══ DATA FOR PROCESSING

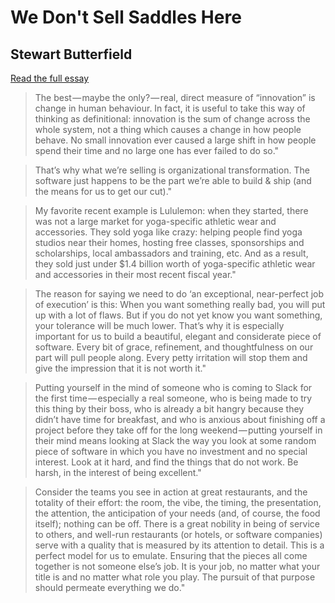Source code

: # We Don't Sell Saddles Here
## Stewart Butterfield

[Read the full essay](https://medium.com/@stewart/we-dont-sell-saddles-here-4c59524d650d)

> The best — maybe the only? — real, direct measure of “innovation” is change in human behaviour. In fact, it is useful to take this way of thinking as definitional: innovation is the sum of change across the whole system, not a thing which causes a change in how people behave. No small innovation ever caused a large shift in how people spend their time and no large one has ever failed to do so."

> That’s why what we’re selling is organizational transformation. The software just happens to be the part we’re able to build & ship (and the means for us to get our cut)."

> My favorite recent example is Lululemon: when they started, there was not a large market for yoga-specific athletic wear and accessories. They sold yoga like crazy: helping people find yoga studios near their homes, hosting free classes, sponsorships and scholarships, local ambassadors and training, etc. And as a result, they sold just under $1.4 billion worth of yoga-specific athletic wear and accessories in their most recent fiscal year."

> The reason for saying we need to do ‘an exceptional, near-perfect job of execution’ is this: When you want something really bad, you will put up with a lot of flaws. But if you do not yet know you want something, your tolerance will be much lower. That’s why it is especially important for us to build a beautiful, elegant and considerate piece of software. Every bit of grace, refinement, and thoughtfulness on our part will pull people along. Every petty irritation will stop them and give the impression that it is not worth it."

> Putting yourself in the mind of someone who is coming to Slack for the first time — especially a real someone, who is being made to try this thing by their boss, who is already a bit hangry because they didn’t have time for breakfast, and who is anxious about finishing off a project before they take off for the long weekend — putting yourself in their mind means looking at Slack the way you look at some random piece of software in which you have no investment and no special interest. Look at it hard, and find the things that do not work. Be harsh, in the interest of being excellent."

> Consider the teams you see in action at great restaurants, and the totality of their effort: the room, the vibe, the timing, the presentation, the attention, the anticipation of your needs (and, of course, the food itself); nothing can be off. There is a great nobility in being of service to others, and well-run restaurants (or hotels, or software companies) serve with a quality that is measured by its attention to detail. This is a perfect model for us to emulate. Ensuring that the pieces all come together is not someone else’s job. It is your job, no matter what your title is and no matter what role you play. The pursuit of that purpose should permeate everything we do."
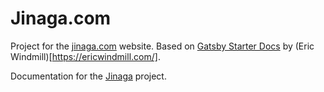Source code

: # Jinaga.com

Project for the [jinaga.com](http://jinaga.com) website. Based on [Gatsby Starter Docs](https://github.com/ericwindmill/gatsby-starter-docs) by (Eric Windmill)[https://ericwindmill.com/].

Documentation for the [Jinaga](https://github.com/michaellperry/jinaga) project.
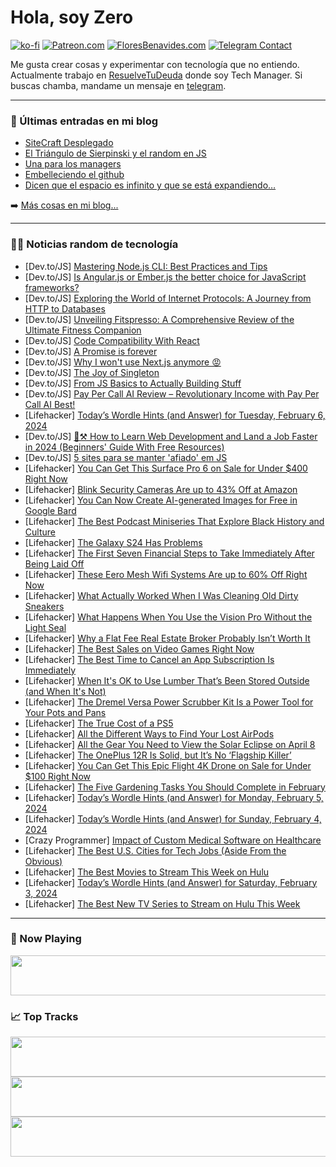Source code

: # Hola, soy Zero

[![ko-fi](https://ko-fi.com/img/githubbutton_sm.svg)](https://ko-fi.com/J3J4N0LUK)
[![Patreon.com](https://img.shields.io/endpoint.svg?url=https%3A%2F%2Fshieldsio-patreon.vercel.app%2Fapi%3Fusername%3Dzerodragon%26type%3Dpatrons&style=for-the-badge)](https://patreon.com/zerodragon)
[![FloresBenavides.com](https://img.shields.io/website?down_message=oops&label=MiBlog&style=for-the-badge&up_message=online&url=https%3A%2F%2Ffloresbenavides.com)](https://floresbenavides.com)
[![Telegram Contact](https://img.shields.io/badge/escr%C3%ADbeme-ZeroDragon-%2326A5E4?style=for-the-badge&logo=telegram)](https://t.me/zerodragon)

Me gusta crear cosas y experimentar con tecnología que no entiendo.
Actualmente trabajo en [ResuelveTuDeuda](http://github.com/resuelve) donde soy Tech Manager.
Si buscas chamba, mandame un mensaje en [telegram](https://t.me/zerodragon).

---

### 📕 Últimas entradas en mi blog
<!-- BLOG-POST-LIST:START -->
- [SiteCraft Desplegado](https://floresbenavides.com/sitecraft-desplegado/)
- [El Triángulo de Sierpinski y el random en JS](https://floresbenavides.com/el-triangulo-de-sierpinski-y-el-random-en-js/)
- [Una para los managers](https://floresbenavides.com/una-para-los-managers/)
- [Embelleciendo el github](https://floresbenavides.com/embelleciendo-el-github/)
- [Dicen que el espacio es infinito y que se está expandiendo…](https://floresbenavides.com/dicen-que-el-espacio-es-infinito-y-que-se-esta-expandiendo/)
<!-- BLOG-POST-LIST:END -->

➡️ [Más cosas en mi blog...](https://floresbenavides.com)

---

### 👨‍💻 Noticias random de tecnología
<!-- TECH-POSTS:START -->
- [Dev.to/JS] [Mastering Node.js CLI: Best Practices and Tips](https://dev.to/boudydegeer/mastering-nodejs-cli-best-practices-and-tips-7j5)
- [Dev.to/JS] [Is Angular.js or Ember.js the better choice for JavaScript frameworks?](https://dev.to/danishhafeez/is-angularjs-or-emberjs-the-better-choice-for-javascript-frameworks-294e)
- [Dev.to/JS] [Exploring the World of Internet Protocols: A Journey from HTTP to Databases](https://dev.to/keploy/exploring-the-world-of-internet-protocols-a-journey-from-http-to-databases-2gbj)
- [Dev.to/JS] [Unveiling Fitspresso: A Comprehensive Review of the Ultimate Fitness Companion](https://dev.to/reviewsfitspresso/unveiling-fitspresso-a-comprehensive-review-of-the-ultimate-fitness-companion-368)
- [Dev.to/JS] [Code Compatibility With React](https://dev.to/mrghubba/code-compatibility-with-react-57bc)
- [Dev.to/JS] [A Promise is forever](https://dev.to/this-is-learning/a-promise-is-forever-124i)
- [Dev.to/JS] [Why I won&#39;t use Next.js anymore 😡](https://dev.to/codeparrot/why-i-wont-use-nextjs-anymore-2k77)
- [Dev.to/JS] [The Joy of Singleton](https://dev.to/ignoreintuition/the-joy-of-singleton-2lbg)
- [Dev.to/JS] [From JS Basics to Actually Building Stuff](https://dev.to/jaredcodes/from-js-basics-to-actually-building-stuff-55i7)
- [Dev.to/JS] [Pay Per Call AI Review – Revolutionary Income with Pay Per Call AI Best!](https://dev.to/nusrat1111/pay-per-call-ai-review-revolutionary-income-with-pay-per-call-ai-best-2f6)
- [Lifehacker] [Today’s Wordle Hints &lpar;and Answer&rpar; for Tuesday, February 6, 2024](https://lifehacker.com/entertainment/wordle-answer-today-february-6-2024)
- [Dev.to/JS] [🌟⚒️ How to Learn Web Development and Land a Job Faster in 2024 &lpar;Beginners&#39; Guide With Free Resources&rpar;](https://dev.to/chaoocharles/how-to-learn-web-development-and-land-a-job-faster-in-2024-beginners-guide-with-free-resources-3074)
- [Dev.to/JS] [5 sites para se manter &#39;afiado&#39; em JS](https://dev.to/marciopolicarpo/5-sites-para-se-manter-afiado-em-js-3aij)
- [Lifehacker] [You Can Get This Surface Pro 6 on Sale for Under $400 Right Now](https://lifehacker.com/this-microsoft-surface-pro-6-is-under-400-right-now-1850776714)
- [Lifehacker] [Blink Security Cameras Are up to 43% Off at Amazon](https://lifehacker.com/tech/blink-security-cameras-are-up-to-43-percent-off-at-amazon)
- [Lifehacker] [You Can Now Create AI-generated Images for Free in Google Bard](https://lifehacker.com/tech/how-to-create-images-in-google-bard)
- [Lifehacker] [The Best Podcast Miniseries That Explore Black History and Culture](https://lifehacker.com/entertainment/best-podcasts-miniseries-black-history-culture)
- [Lifehacker] [The Galaxy S24 Has Problems](https://lifehacker.com/tech/galaxy-s24-launch-problems)
- [Lifehacker] [The First Seven Financial Steps to Take Immediately After Being Laid Off](https://lifehacker.com/money/most-important-financial-steps-after-being-laid-off)
- [Lifehacker] [These Eero Mesh Wifi Systems Are up to 60% Off Right Now](https://lifehacker.com/tech/eero-mesh-wi-fi-router-sale)
- [Lifehacker] [What Actually Worked When I Was Cleaning Old Dirty Sneakers](https://lifehacker.com/home/how-to-clean-dirty-old-sneakers)
- [Lifehacker] [What Happens When You Use the Vision Pro Without the Light Seal](https://lifehacker.com/tech/you-should-try-vision-pro-without-the-light-seal)
- [Lifehacker] [Why a Flat Fee Real Estate Broker Probably Isn’t Worth It](https://lifehacker.com/money/why-a-flat-fee-real-estate-broker-probably-isnt-worth-it)
- [Lifehacker] [The Best Sales on Video Games Right Now](https://lifehacker.com/best-video-game-deals-1850752341)
- [Lifehacker] [The Best Time to Cancel an App Subscription Is Immediately](https://lifehacker.com/tech/cancel-unwanted-app-store-subscriptions)
- [Lifehacker] [When It&#39;s OK to Use Lumber That’s Been Stored Outside &lpar;and When It&#39;s Not&rpar;](https://lifehacker.com/home/when-is-it-okay-to-use-lumber-thats-been-stored-outside)
- [Lifehacker] [The Dremel Versa Power Scrubber Kit Is a Power Tool for Your Pots and Pans](https://lifehacker.com/home/dremel-versa-scrub-daddy-kit-review)
- [Lifehacker] [The True Cost of a PS5](https://lifehacker.com/tech/how-much-a-ps5-really-costs)
- [Lifehacker] [All the Different Ways to Find Your Lost AirPods](https://lifehacker.com/tech/how-to-find-your-lost-airpods)
- [Lifehacker] [All the Gear You Need to View the Solar Eclipse on April 8](https://lifehacker.com/science/everything-you-need-to-view-the-solar-eclipse-safely)
- [Lifehacker] [The OnePlus 12R Is Solid, but It’s No ‘Flagship Killer’](https://lifehacker.com/tech/oneplus-12r-review)
- [Lifehacker] [You Can Get This Epic Flight 4K Drone on Sale for Under $100 Right Now](https://lifehacker.com/epic-flight-drone-sale)
- [Lifehacker] [The Five Gardening Tasks You Should Complete in February](https://lifehacker.com/home/february-gardening-tasks)
- [Lifehacker] [Today’s Wordle Hints &lpar;and Answer&rpar; for Monday, February 5, 2024](https://lifehacker.com/entertainment/wordle-answer-today-february-5-2024)
- [Lifehacker] [Today’s Wordle Hints &lpar;and Answer&rpar; for Sunday, February 4, 2024](https://lifehacker.com/entertainment/wordle-answer-today-february-4-2024)
- [Crazy Programmer] [Impact of Custom Medical Software on Healthcare](https://www.thecrazyprogrammer.com/2024/02/impact-of-custom-medical-software-on-healthcare.html)
- [Lifehacker] [The Best U.S. Cities for Tech Jobs &lpar;Aside From the Obvious&rpar;](https://lifehacker.com/tech/the-best-unexpected-us-cities-for-tech-jobs)
- [Lifehacker] [The Best Movies to Stream This Week on Hulu](https://lifehacker.com/entertainment/best-movies-to-stream-this-week-on-hulu)
- [Lifehacker] [Today’s Wordle Hints &lpar;and Answer&rpar; for Saturday, February 3, 2024](https://lifehacker.com/entertainment/wordle-answer-today-february-3-2024)
- [Lifehacker] [The Best New TV Series to Stream on Hulu This Week](https://lifehacker.com/entertainment/best-new-tv-shows-to-stream-on-hulu)<!-- TECH-POSTS:END -->

---

### 🎵 Now Playing
<a href="https://spotify-now-playing-dun.vercel.app/now-playing?open"><img src="https://spotify-now-playing-dun.vercel.app/now-playing" width="540" height="64"></a>

### 📈 Top Tracks
<a href="https://spotify-now-playing-dun.vercel.app/top-tracks?i=1&open"><img src="https://spotify-now-playing-dun.vercel.app/top-tracks?i=1" width="540" height="64"></a>
<a href="https://spotify-now-playing-dun.vercel.app/top-tracks?i=2&open"><img src="https://spotify-now-playing-dun.vercel.app/top-tracks?i=2" width="540" height="64"></a>
<a href="https://spotify-now-playing-dun.vercel.app/top-tracks?i=3&open"><img src="https://spotify-now-playing-dun.vercel.app/top-tracks?i=3" width="540" height="64"></a>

════

JOB:
How many of the lines above include "para"? Only the number should be given.

RESPONSE TO THIS TASK:
2